Roman Agora of Thessaloniki

The first building phase of the Roman Agora of Thessaloniki dates back to the middle of the 1st century AD. In this phase, the east wing is organized with a central rectangular space – a boulevard, framed by four rooms on either side. 
Thus the city acquires the first closed gathering place of its beginnings. In the next century (2nd AD) the conservatory is built. 
A small, covered theater, which occupies the space of the boulevard, as well as the two adjoining halls. 
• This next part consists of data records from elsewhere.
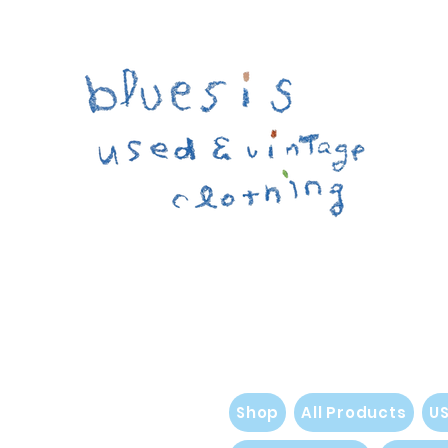
Shop
All Products
U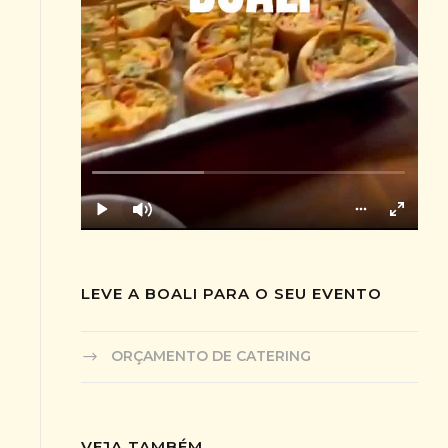
LEVE A BOALI PARA O SEU EVENTO
ORÇAMENTO DE CATERING
VEJA TAMBÉM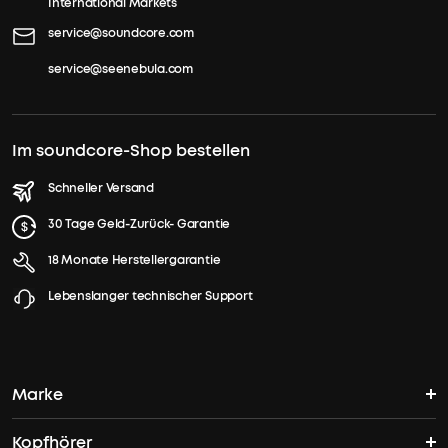
International Markets
service@soundcore.com
service@seenebula.com
Im soundcore-Shop bestellen
Schneller Versand
30 Tage Geld-Zurück- Garantie
18 Monate Herstellergarantie
Lebenslanger technischer Support
Marke
Kopfhörer
soundcores Geschichte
The new space, in addition to meeting the needs of the administration, also hosts artistic performances. 
In the 3rd century AD. 
the conservatory is being renovated. 
In order for the orchestra to grow, the first six rows of stands are removed and its level is raised by 1.00 m. This creates, between the orchestra and the first row of hollow stands, 
an altitude difference of up to 1.60 m. This difference requires the simultaneous elevation of the stage, in order to reach the level of the spectators of the first series. Given that the conservatory of Thessaloniki is part of a building complex and it is not possible to hollow access, all entrances (five), spectators and actors, were placed in front of the complex. 
The extreme entrances were intended for the actors, who entered the backstage and from there to the orchestra and the stage. 
The audience used the three intermediates, which led to a space just below the floor of the stage and then reached the concave through stairs. 
In the middle of the 4th century, the works for the expansion of the conservatory and its transformation into a theater began. 
A ring is made, 
which surrounds the existing concave, 15.00m wide. 
as the infrastructure of the new cavity. 
The tent is raised, reaching the lintels of the entrances, and expands, occupying the corresponding part of the inner portico of the Agora. 
At the same time, the three main entrances of the public are closed, for the entrance of which two staircases were constructed in the adjacent areas, leading to the central frieze of the cavity. As it seems, according to the archeological data, this phase was not completed. 
At the end of the 4th century AD. 
The abandonment of the Roman Agora begins and the conservatory is transformed, with the necessary works, into a funnel for the reception and collection of rainwater. 
occupying the corresponding part of the inner portico of the Market. 
At the same time, the three main entrances of the public are closed, for the entrance of which two staircases were constructed in the adjacent areas, leading to the central frieze of the cavity. As it seems, according to the archeological data, this phase was not completed. 
At the end of the 4th century AD. 
The abandonment of the Roman Agora begins and the conservatory is transformed, with the necessary works, into a funnel for the reception and collection of rainwater. 
occupying the corresponding part of the inner portico of the Market. 
At the same time, the three main entrances of the public are closed, for the entrance of which two staircases were constructed in the adjacent areas, leading to the central frieze of the cavity. As it seems, according to the archeological data, this phase was not completed. 
At the end of the 4th century AD. 
The abandonment of the Roman Agora begins and the conservatory is transformed, with the necessary works, into a funnel for the reception and collection of rainwater.